Desejara apenas subjugar Demétrio, negar-lhe aquilo que todos os outros teriam
ao seu alcance por uma módica quantia, fazendo pagar-se a um preço
incomensurável, nunca antes exigido, e acaba, finalmente, vítima de amor,
desejando oferecer-lhe aquilo que nunca ofereceu a ninguém, o seu coração.
Todavia, não é
já o mesmo Demétrio que encontra. Esbarra contra a dura realidade do ideal
estético, de novo vencedor na alma do seu amado. Suplica-lhe que a ame, mas, no
seu renovado egoísmo, Demétrio exige-lhe uma condição: deve caminhar pela
cidade, nua, envergando apenas as três jóias, causadoras dos crimes que
horrorizam Alexandria. É presa e condenada à morte por envenenamento e, só no
momento em que deve beber a cicuta suicida, recebe a companhia indiferente de
Demétrio, que, logo após o último suspiro, modela o corpo de Crísis na exaltada
posição de amor do seu sonho para o modelo da sua derradeira obra-prima, a
Essência da Vida.
Esta é uma obra
de perfeição estilística absoluta. Nada é escrito ao acaso, tudo tem um
propósito. A profundidade literária que a obra contém nas suas meras 224
páginas é a prova de uma laboriosa delapidação artística digna da melhor
produção do movimento simbolista. Encontra-se dividida, ao sabor clássico, numa
tragédia em cinco actos, resultante do imolar do modelo ateniense afincadamente
treinado por Louÿs. A sua escrita não deixa de me recordar Colette, em Chéri. Contudo, o que para mim lhe
acrescenta mais valor é a tentativa de Pierre recuperar um tempo anterior à
moralidade e cosmogonia cristãs, possibilitando-nos um raro vislumbre sobre o mundo
perdido da Antiguidade.
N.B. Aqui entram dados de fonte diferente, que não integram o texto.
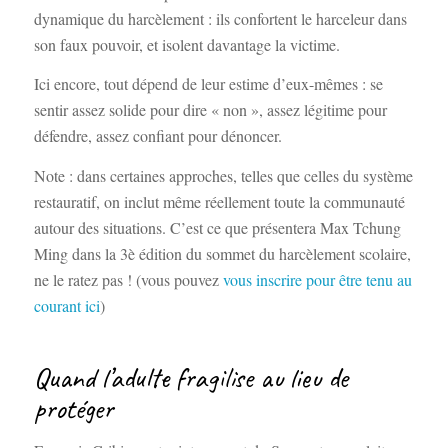
dynamique du harcèlement : ils confortent le harceleur dans
son faux pouvoir, et isolent davantage la victime.
Ici encore, tout dépend de leur estime d’eux-mêmes : se
sentir assez solide pour dire « non », assez légitime pour
défendre, assez confiant pour dénoncer.
Note : dans certaines approches, telles que celles du système
restauratif, on inclut même réellement toute la communauté
autour des situations. C’est ce que présentera Max Tchung
Ming dans la 3è édition du sommet du harcèlement scolaire,
ne le ratez pas ! (vous pouvez
vous inscrire pour être tenu au
courant ici
)
Quand l’adulte fragilise au lieu de
protéger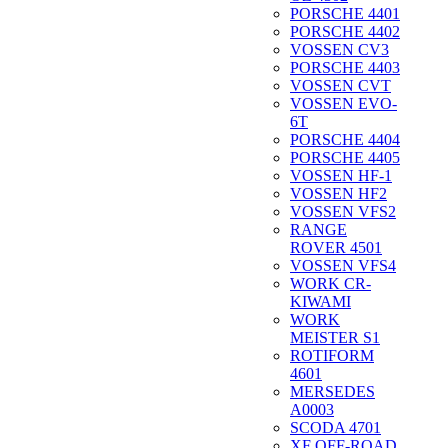
PORSCHE 4401
PORSCHE 4402
VOSSEN CV3
PORSCHE 4403
VOSSEN CVT
VOSSEN EVO-
6T
PORSCHE 4404
PORSCHE 4405
VOSSEN HF-1
VOSSEN HF2
VOSSEN VFS2
RANGE
ROVER 4501
VOSSEN VFS4
WORK CR-
KIWAMI
WORK
MEISTER S1
ROTIFORM
4601
MERSEDES
A0003
SCODA 4701
XF OFF-ROAD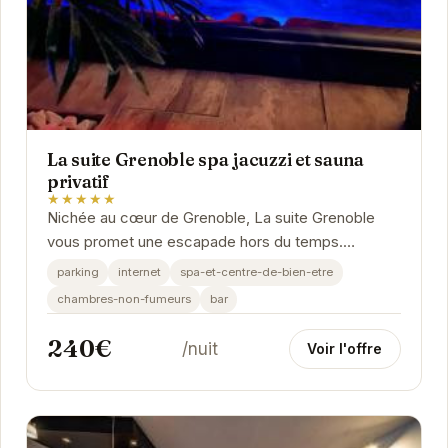
La suite Grenoble spa jacuzzi et sauna
privatif
★★★★★
Nichée au cœur de Grenoble, La suite Grenoble
vous promet une escapade hors du temps.
Plongez dans l'intimité d'un espace luxueux et
parking
internet
spa-et-centre-de-bien-etre
profitez d'un...
chambres-non-fumeurs
bar
240€
/nuit
Voir l'offre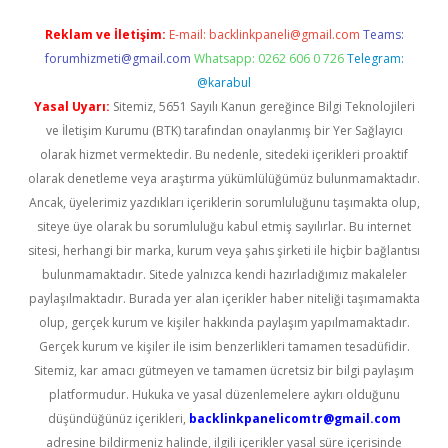
Reklam ve İletişim:
E-mail:
backlinkpaneli@gmail.com
Teams:
forumhizmeti@gmail.com
Whatsapp: 0262 606 0 726
Telegram:
@karabul
Yasal Uyarı:
Sitemiz, 5651 Sayılı Kanun gereğince Bilgi Teknolojileri
ve İletişim Kurumu (BTK) tarafından onaylanmış bir Yer Sağlayıcı
olarak hizmet vermektedir. Bu nedenle, sitedeki içerikleri proaktif
olarak denetleme veya araştırma yükümlülüğümüz bulunmamaktadır.
Ancak, üyelerimiz yazdıkları içeriklerin sorumluluğunu taşımakta olup,
siteye üye olarak bu sorumluluğu kabul etmiş sayılırlar. Bu internet
sitesi, herhangi bir marka, kurum veya şahıs şirketi ile hiçbir bağlantısı
bulunmamaktadır. Sitede yalnızca kendi hazırladığımız makaleler
paylaşılmaktadır. Burada yer alan içerikler haber niteliği taşımamakta
olup, gerçek kurum ve kişiler hakkında paylaşım yapılmamaktadır.
Gerçek kurum ve kişiler ile isim benzerlikleri tamamen tesadüfidir.
Sitemiz, kar amacı gütmeyen ve tamamen ücretsiz bir bilgi paylaşım
platformudur. Hukuka ve yasal düzenlemelere aykırı olduğunu
düşündüğünüz içerikleri,
backlinkpanelicomtr@gmail.com
adresine bildirmeniz halinde, ilgili içerikler yasal süre içerisinde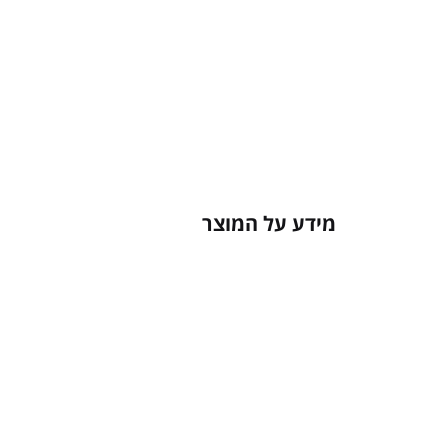
מידע על המוצר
Devido à exposição da inerente sensualidade, mais
fresca, à flor da pele, da “juventude inebriada da terra”, como define o mundo
antigo, tão contrária à moral vitoriana, Pierre Louÿs seria durante décadas considerado
um autor maldito, relegado, no final da vida, para a obscuridade. É de autores
malditos, no entanto, que tantas vezes provêm as mais nuas verdades.